I am deeply suspicious of African-Americans who wish to separate from something they can never separate themselves from – being Black. I don’t care if you have light, dark or caramel skin, or even an interesting grade of hair, in the eyes of American society as a whole – you are African-American or Black.
Obviously, Raven Symone did not get the memo. Regrettably, she is not by herself. There are ton of lost souls who wish not be called African-American or Black.
It has always been my feeling that people like Tiger Woods, O.J. Simpson and the many other Negroes out here who are not famous but wish to separate themselves from being Black are accidents waiting to happen.
And while Symone has every right to believe and be who she wants to be, she just cannot run away from who she is – a Black American. She lives in a country where everyone reps who they are and where they are from.
So why run away from it? After making these comments on Oprah’s Where Are They Now show, Symone tried to do crisis management and damage control by walking back her comments, saying she never said she wasn’t Black.

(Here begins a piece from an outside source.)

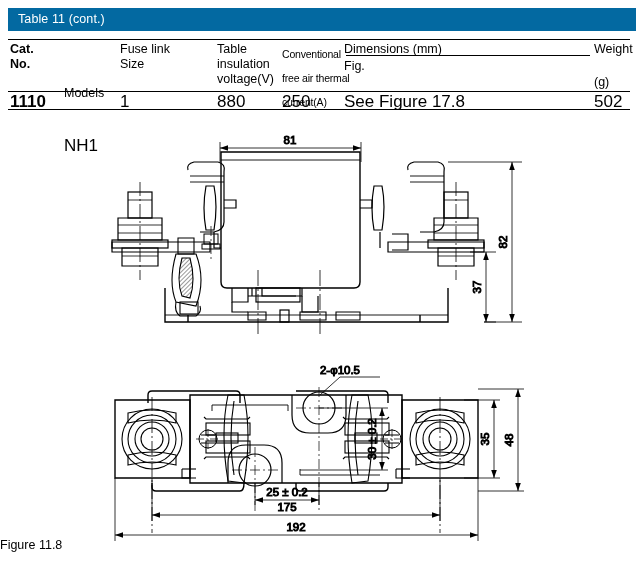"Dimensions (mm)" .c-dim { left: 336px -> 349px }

But on the show, she did say she was ‘colorless.’ Unfortunately for Symone, even Olivia Pope couldn’t save this mess. As I sat in the barbershop this morning, listening as Symone and Woods dominated the conversation, one thing became very clear – Black people have long memories.
Arthur Ashe once described his life as “a succession of fortunate circumstances.” I think the same can be said for Symone, now 28, who made millions as a TV star growing up right before our eyes on The Cosby Show and as Disney’s most popular teen star on That’s So Raven.
So I find it heart-wrenching that she did not realize the harsh realities of racism, prejudice, and hostility that are revealed through the struggles of being Black in this country. That she did not realize the traumas we face desperately trying to understand the cruel and negative world we live in and how much we take pride in our celebrities and the many African-Americans who become educated and successful.
I understand the difficulty the question poses for those, who like Symone, may be unclear about their exact ancestry. But before she denied her rich heritage entirely, she should have thought about what and who we are talking about when we use the term African-American.
In her defense, categorical labeling is a tool that humans use to resolve the impossible complexity of the environments we grapple to perceive. Labels are adaptive but also contribute to some of the deepest problems that we face as a nation and a people.
Labels shape more than our perception of color; they also change how we perceive and interact with other people. Symone’s concept of race, and being labeled, both a result of being born in a country built on racial injustice, contains a kernel of truth: for many people of color, race plays a significant role in our self-understanding, well-being and our way of being in the world.
We do not live in a post-racial or colorless society. My hope is that Symone and others like her will take a step back and understand how they helped shape the American narrative of Blacks in this country. My hope is that she will eventually understand that being Black or African-American is not just a label; it’s who we are.